Por deseo expreso de Roosevelt, en 1934 el último regimiento de los marines abandonó la pacificada y saneada isla. El Gobierno quedó en manos de Sténio Vincent, que, qué cosas, lo transfirió sin pelearse a su sucesor, Élie Lescot. Como la cabra tira al monte, Lescot instituyó un régimen corrupto y tiránico que acabó con un nuevo golpe militar, en 1946. La siguiente década fue de nuevo escenario de un ciclo golpe-dictadura-golpe; hasta que en 1957 el poder queda en manos de François Duvalier, un médico que había ejercido antes como ministro de Sanidad; precisamente por su profesión, el pueblo le llamaba Papá Doc. Duvalier instauró una dictadura férrea e irrespirable que se prolongó hasta su muerte, en 1971. Le sucedió su hijo Jean-Claude, Nené (o Baby) Doc, a modo de heredero dinástico, con sólo 19 años.
La época de los Duvalier fue nefasta para Haití, que se hundió hasta las simas que conocemos. La economía se arruinó a la misma velocidad que se llenaron las cuentas suizas de los gobernantes. Para mantener la paz social y evitar levantamientos militares, Papá Doc apartó al ejército y se rodeó de un cuerpo paramilitar, los Tonton Macoutes, que perpetraban todo tipo de crímenes. En pleno delirio totalitario, llegó a afirmar que era un sacerdote vudú y que Kennedy había muerto por una maldición que él en persona le había echado.
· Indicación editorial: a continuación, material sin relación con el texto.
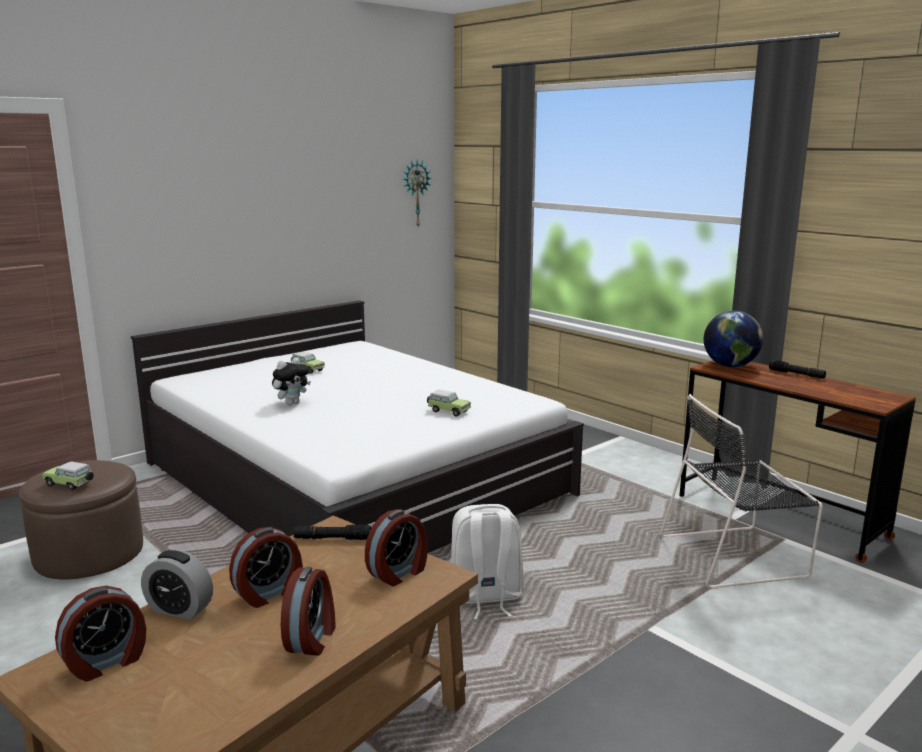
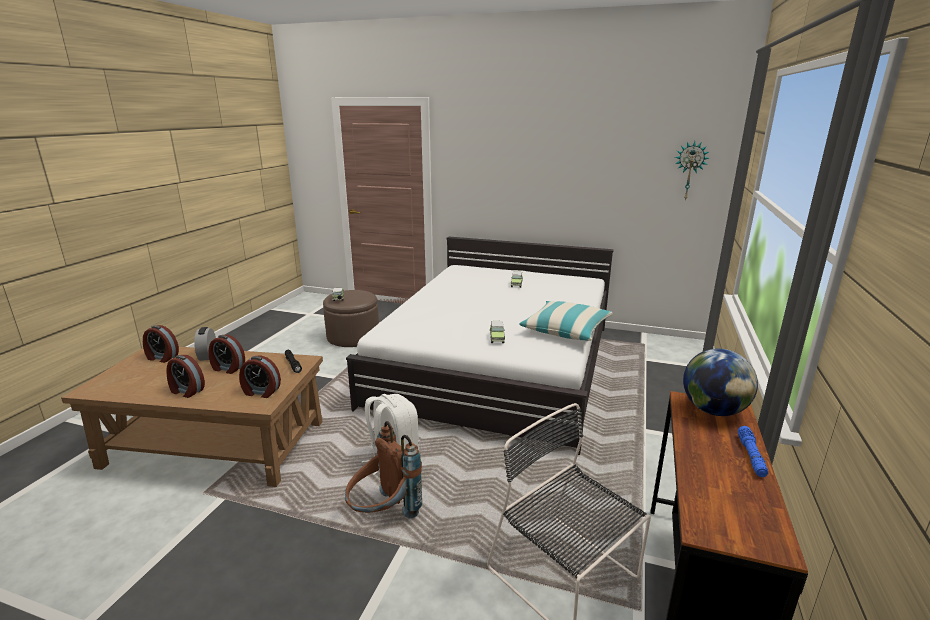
camera: 60 degrees right, 5 degrees up
plush toy [272,358,311,405] -> none
alarm clock [281,567,336,656] -> alarm clock turned 45 degrees clockwise [166,355,205,398]
black flashlight [769,360,826,379] -> blue flashlight [738,426,768,477]
none -> brown backpack [345,421,422,518]
none -> pillow [519,301,613,341]

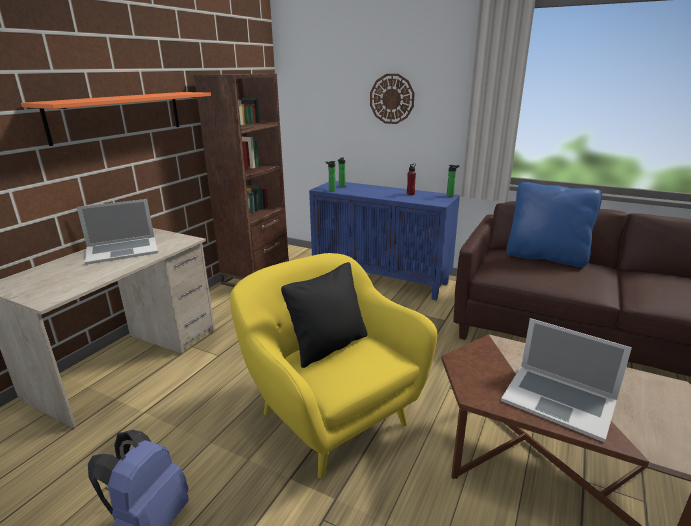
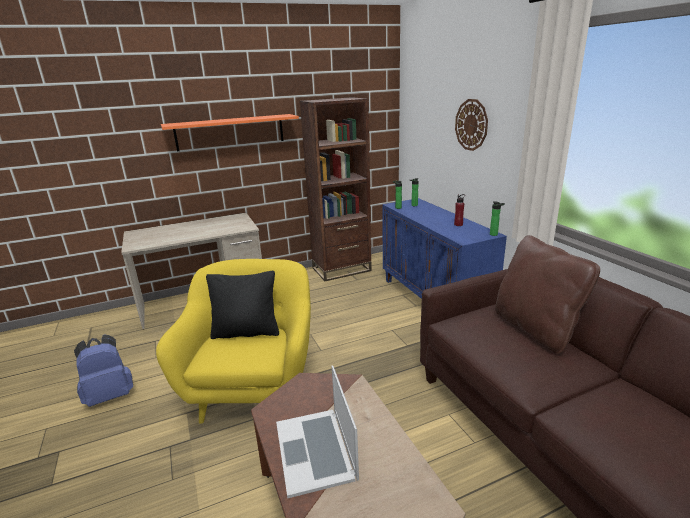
camera: 40 degrees right, 0 degrees up
laptop [77,199,158,265] -> none
blue pillow [506,182,602,267] -> brown pillow [495,235,600,353]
Promovió un nacionalismo de pandereta, que exacerbaba la negritud y el africanismo, lo que alejó a los inversores blancos que, durante un siglo, habían mantenido Haití dentro del mercado mundial.
Al concluir la era de los Duvalier –muerto el padre, y desterrado el hijo en Francia desde 1986–, llegó la de Jean-Bertrand Aristide, un cura salesiano que gobernó tres veces y que ha sido acusado de tráfico de drogas, corrupción y violación de los derechos humanos. Más de lo mismo para un país castigado hasta un punto que en el mundo desarrollado no podemos siquiera imaginar.
Hoy, Haití es una sociedad truncada, sin esperanza, que vive al día y que a estas alturas ni sabe de dónde viene ni a dónde va.